Exercice A >> Dans le texte sur Naoshima, remplacez « citrouille » par « courge » et recopiez le passage de « Essaimée en pleine » à « de Saint Phalle. ».
Exercice B >> Selon le texte sur Naoshima, à quel âge Yayoi Kusama a-t-elle été frappée par une hallucination ?
Exercice C >> Rédigez la suite du texte sur Naoshima en partant de sa dernière phrase.

Sous l’impulsion de l’architecte Tadao Ando et d’un collectionneur mécène inspiré, la petite Ile de Naoshima, dans la mer intérieure, est devenue un écrin de collection d’art contemporain unique au monde.

NAOSHIMA

Sous l’impulsion de l’architecte Tadao Ando et d’un collectionneur mécène inspiré, la petite Ile de Naoshima, dans la mer intérieure, est devenue un écrin de collection d’art contemporain unique au monde.

Essaimée en pleine nature où mise en scène dans des musées à l’architecture futuriste, les œuvres ouvrent un dialogue infini avec la nature environnante. Un concept et un espace unique qui n’existent qu’au Japon.

Eugénie Viellard a eu un véritable coup de cœur pour la fameuse citrouille ; grande icône de l’île : on la doit à une japonaise mi-folle, mi-déjantée, la fameuse Yayoi Kusama.  En effet, à l’âge de 10 ans, Yayoi Kusama est frappée par une hallucination. Cette vision psychédélique marque le commencement de sa carrière artistique. Aujourd’hui, âgée de 86 ans, elle vit dans un hôpital psychiatrique au Japon, ce qui permet selon elle ; d’alimenter sa créativité plutôt que de l’apaiser.

 

Sur la plage et le jardin du Musée – Hôtel Benesse, l’on retrouve, éparpillées de ci -de là des sculptures de l’artiste Niki de Saint Phalle.

Informations extraites >>
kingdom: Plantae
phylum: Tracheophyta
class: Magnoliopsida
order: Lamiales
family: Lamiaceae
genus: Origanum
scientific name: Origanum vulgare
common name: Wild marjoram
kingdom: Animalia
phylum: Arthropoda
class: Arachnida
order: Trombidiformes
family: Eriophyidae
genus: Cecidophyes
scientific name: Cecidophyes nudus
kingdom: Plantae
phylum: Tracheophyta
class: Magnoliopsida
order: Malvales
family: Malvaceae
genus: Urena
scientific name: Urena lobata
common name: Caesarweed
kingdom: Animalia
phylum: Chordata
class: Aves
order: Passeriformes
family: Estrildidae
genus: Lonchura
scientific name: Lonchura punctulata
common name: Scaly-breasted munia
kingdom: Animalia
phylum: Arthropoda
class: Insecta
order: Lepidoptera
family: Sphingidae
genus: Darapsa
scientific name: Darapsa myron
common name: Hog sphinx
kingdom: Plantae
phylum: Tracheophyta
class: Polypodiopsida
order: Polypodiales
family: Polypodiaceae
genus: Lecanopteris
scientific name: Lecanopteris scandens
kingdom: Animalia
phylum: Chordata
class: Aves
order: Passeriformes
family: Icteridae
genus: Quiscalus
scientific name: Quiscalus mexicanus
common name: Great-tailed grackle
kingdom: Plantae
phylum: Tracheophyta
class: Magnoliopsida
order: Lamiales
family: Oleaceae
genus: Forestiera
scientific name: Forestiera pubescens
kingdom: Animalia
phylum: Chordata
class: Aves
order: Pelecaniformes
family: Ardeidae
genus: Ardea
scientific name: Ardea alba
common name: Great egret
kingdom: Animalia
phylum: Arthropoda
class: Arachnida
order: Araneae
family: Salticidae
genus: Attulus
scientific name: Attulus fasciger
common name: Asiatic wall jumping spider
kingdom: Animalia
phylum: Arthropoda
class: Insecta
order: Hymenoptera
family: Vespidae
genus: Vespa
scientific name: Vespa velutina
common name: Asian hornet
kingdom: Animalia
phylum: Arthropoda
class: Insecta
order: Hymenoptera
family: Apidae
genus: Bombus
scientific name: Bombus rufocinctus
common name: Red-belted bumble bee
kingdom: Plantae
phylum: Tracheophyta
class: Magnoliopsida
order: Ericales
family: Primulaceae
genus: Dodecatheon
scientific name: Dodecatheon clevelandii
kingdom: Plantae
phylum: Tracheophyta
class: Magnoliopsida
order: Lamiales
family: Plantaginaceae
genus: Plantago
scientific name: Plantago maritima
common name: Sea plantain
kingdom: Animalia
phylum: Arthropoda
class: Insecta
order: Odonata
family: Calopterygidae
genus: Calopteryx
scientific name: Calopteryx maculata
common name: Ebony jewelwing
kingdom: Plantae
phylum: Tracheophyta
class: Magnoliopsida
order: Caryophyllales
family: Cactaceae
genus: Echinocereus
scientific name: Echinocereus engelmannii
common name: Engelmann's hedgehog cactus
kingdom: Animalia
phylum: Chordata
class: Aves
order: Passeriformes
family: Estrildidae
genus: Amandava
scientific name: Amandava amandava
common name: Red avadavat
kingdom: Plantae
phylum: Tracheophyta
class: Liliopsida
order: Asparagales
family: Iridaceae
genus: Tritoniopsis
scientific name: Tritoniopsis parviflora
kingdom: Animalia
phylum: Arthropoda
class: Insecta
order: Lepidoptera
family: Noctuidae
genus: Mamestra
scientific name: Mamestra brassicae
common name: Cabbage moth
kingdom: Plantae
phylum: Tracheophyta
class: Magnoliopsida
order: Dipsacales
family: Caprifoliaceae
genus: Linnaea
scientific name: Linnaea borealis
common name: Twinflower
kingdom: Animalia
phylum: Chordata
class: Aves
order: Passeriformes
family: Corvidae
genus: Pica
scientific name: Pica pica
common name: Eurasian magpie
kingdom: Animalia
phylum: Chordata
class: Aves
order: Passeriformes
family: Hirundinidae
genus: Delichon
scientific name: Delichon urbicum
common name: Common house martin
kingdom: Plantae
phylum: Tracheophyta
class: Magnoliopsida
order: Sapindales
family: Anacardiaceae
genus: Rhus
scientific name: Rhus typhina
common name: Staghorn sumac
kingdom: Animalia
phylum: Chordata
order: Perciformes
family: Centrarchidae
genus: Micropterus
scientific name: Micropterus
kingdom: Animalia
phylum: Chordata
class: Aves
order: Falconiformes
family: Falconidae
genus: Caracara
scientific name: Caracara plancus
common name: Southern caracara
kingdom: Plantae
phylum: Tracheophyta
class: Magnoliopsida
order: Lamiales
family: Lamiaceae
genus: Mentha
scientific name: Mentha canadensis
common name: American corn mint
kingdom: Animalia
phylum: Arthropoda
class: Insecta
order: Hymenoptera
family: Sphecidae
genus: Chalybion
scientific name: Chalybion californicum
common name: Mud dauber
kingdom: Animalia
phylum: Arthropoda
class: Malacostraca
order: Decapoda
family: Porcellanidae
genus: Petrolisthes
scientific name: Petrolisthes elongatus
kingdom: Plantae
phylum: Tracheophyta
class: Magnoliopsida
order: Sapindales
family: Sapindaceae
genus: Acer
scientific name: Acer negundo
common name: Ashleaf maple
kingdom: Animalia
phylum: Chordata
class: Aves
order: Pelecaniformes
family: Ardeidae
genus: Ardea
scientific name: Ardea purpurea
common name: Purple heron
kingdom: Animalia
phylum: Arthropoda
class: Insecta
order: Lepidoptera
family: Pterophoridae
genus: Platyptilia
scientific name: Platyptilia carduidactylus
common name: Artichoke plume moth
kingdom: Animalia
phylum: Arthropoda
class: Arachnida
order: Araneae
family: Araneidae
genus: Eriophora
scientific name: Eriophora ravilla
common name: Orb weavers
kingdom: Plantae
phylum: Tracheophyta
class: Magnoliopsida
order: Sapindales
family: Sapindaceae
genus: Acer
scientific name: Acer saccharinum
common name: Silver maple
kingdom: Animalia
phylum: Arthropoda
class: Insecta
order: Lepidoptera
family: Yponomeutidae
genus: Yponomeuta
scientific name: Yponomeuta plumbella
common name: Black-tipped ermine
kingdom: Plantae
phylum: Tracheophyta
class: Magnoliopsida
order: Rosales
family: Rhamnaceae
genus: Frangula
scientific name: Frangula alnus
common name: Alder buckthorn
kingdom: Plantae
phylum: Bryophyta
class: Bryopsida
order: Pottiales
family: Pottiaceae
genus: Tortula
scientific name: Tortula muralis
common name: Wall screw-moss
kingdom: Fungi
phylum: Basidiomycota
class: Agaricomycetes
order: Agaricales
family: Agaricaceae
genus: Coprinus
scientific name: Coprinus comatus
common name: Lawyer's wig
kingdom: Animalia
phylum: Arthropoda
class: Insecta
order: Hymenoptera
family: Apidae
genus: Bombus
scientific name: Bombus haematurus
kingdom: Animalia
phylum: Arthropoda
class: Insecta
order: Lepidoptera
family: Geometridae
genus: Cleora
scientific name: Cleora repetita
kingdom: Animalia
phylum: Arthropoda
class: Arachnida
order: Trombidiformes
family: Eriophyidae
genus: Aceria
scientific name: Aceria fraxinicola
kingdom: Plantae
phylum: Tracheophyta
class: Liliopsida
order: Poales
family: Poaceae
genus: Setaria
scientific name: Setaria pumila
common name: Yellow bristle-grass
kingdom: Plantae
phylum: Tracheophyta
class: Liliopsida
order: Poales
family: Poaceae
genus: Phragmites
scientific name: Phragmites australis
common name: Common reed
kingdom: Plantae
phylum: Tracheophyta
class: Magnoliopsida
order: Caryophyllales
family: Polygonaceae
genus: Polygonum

Résultat A >>
Essaimée en pleine nature où mise en scène dans des musées à l’architecture futuriste, les œuvres ouvrent un dialogue infini avec la nature environnante. Un concept et un espace unique qui n’existent qu’au Japon.

Eugénie Viellard a eu un véritable coup de cœur pour la fameuse courge ; grande icône de l’île : on la doit à une japonaise mi-folle, mi-déjantée, la fameuse Yayoi Kusama.  En effet, à l’âge de 10 ans, Yayoi Kusama est frappée par une hallucination. Cette vision psychédélique marque le commencement de sa carrière artistique. Aujourd’hui, âgée de 86 ans, elle vit dans un hôpital psychiatrique au Japon, ce qui permet selon elle ; d’alimenter sa créativité plutôt que de l’apaiser.

 

Sur la plage et le jardin du Musée – Hôtel Benesse, l’on retrouve, éparpillées de ci -de là des sculptures de l’artiste Niki de Saint Phalle.

Résultat B >> Elle avait 10 ans.

Résultat C >>
Les couloirs du musée sont décorés de fresques de cubes argentés (Blind Blue Landscape –  2009) de l’artiste portugaises Teresita Fernandez.

Les murs percés d’alcôves illuminées dans lesquelles les roses de l’artiste Japonais Yohishiro Yuda  – viennent éclore…

 

L’artiste américain James Turrell a totalement investi les lieux du Chichu Art Musem proposant des œuvres de lumière déroutantes pour le  spectateur et le fameux Skyspace ( œuvre  composée d’une pièce, peinte d’une couleur neutre, possédant une ouverture dans son plafond. La pièce, dont le périmètre possède des bancs, permet d’observer le ciel comme s’il était encadré. Des lumières entourent l’ouverture et peuvent changer de couleur afin d’altérer la perception du spectateur

 

Enfin un sublime triptyque de l’étang des Nymphéas de Claude Monet ( 1917) trône majestueusement dans une pièce mise en scène façon Stanley Kubrick.